EXCERPT PROVIDED:
"""

Hopefully it won’t be. What Kazuyo Yamamoto (a pseudonym) really wants to do is bear her daughter’s child. She’s 52; her daughter “Tomoyo Suzuki” is 26. When Tomoyo was a year old she developed a tumor on her womb.

"I didn’t even know babies had wombs!” Kazuyo exclaims to Josei Jishin (July 1). But they do, and Tomoyo’s was surgically removed before she was out of infancy.

Surrogate motherhood has a fraught history in Japan. In April, the Science Council of Japan recommended to the justice and health ministries that surrogacy be banned. Since 2000, 10 children in this country have been born of surrogate mothers. Only one maternity hospital, the Suwa Maternity Clinic in Nagano, is – controversially -- involved in the procedure.

Josei Jishin claims a scoop -- its interview with the Yamamotos represents, it says, the first coverage of surrogate birth from the point of view of people about to embark on the adventure.

As a child, Tomoyo was told about her operation but not of the larger implications. Entering her teens, she began to suspect, and by her second year of senior high school she was fairly certain, that she would never be able to have a child of her own. She was 20 before she could bring herself to put the nagging question to her mother. What was wrong?

The two women had their long-delayed talk. “We cried and cried,” recalls Kazuyo.

“It wasn’t really a shock,” says Tomoyo. “It was more like, ‘So that’s what it is.’ My next thought was, ‘What now?’”

"""

Dataset entries:
"""

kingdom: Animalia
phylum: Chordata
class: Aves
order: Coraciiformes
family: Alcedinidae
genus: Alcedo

"""
"""

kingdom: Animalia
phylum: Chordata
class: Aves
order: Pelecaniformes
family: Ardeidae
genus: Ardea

"""

WHAT YOU WILL DO:
A. Decide whether each statement agrees with the excerpt on surrogacy, answering yes or no and quoting the words from the excerpt that settle it: (i) Tomoyo developed a tumor on her womb when she was a year old. (ii) The Science Council of Japan recommended that surrogacy be permitted. (iii) Tomoyo describes learning the truth as a great shock.
B. Answer these questions from the excerpt on surrogacy:
(i) How old is Kazuyo?
(ii) How many children in Japan have been born of surrogate mothers since 2000?
(iii) How old was Tomoyo when she asked her mother what was wrong?

EXERCISE RESPONSES:
A.
(i) Yes: "When Tomoyo was a year old she developed a tumor on her womb."
(ii) No: "the Science Council of Japan recommended to the justice and health ministries that surrogacy be banned."
(iii) No: "It wasn’t really a shock"

B.
(i) 52
(ii) 10
(iii) 20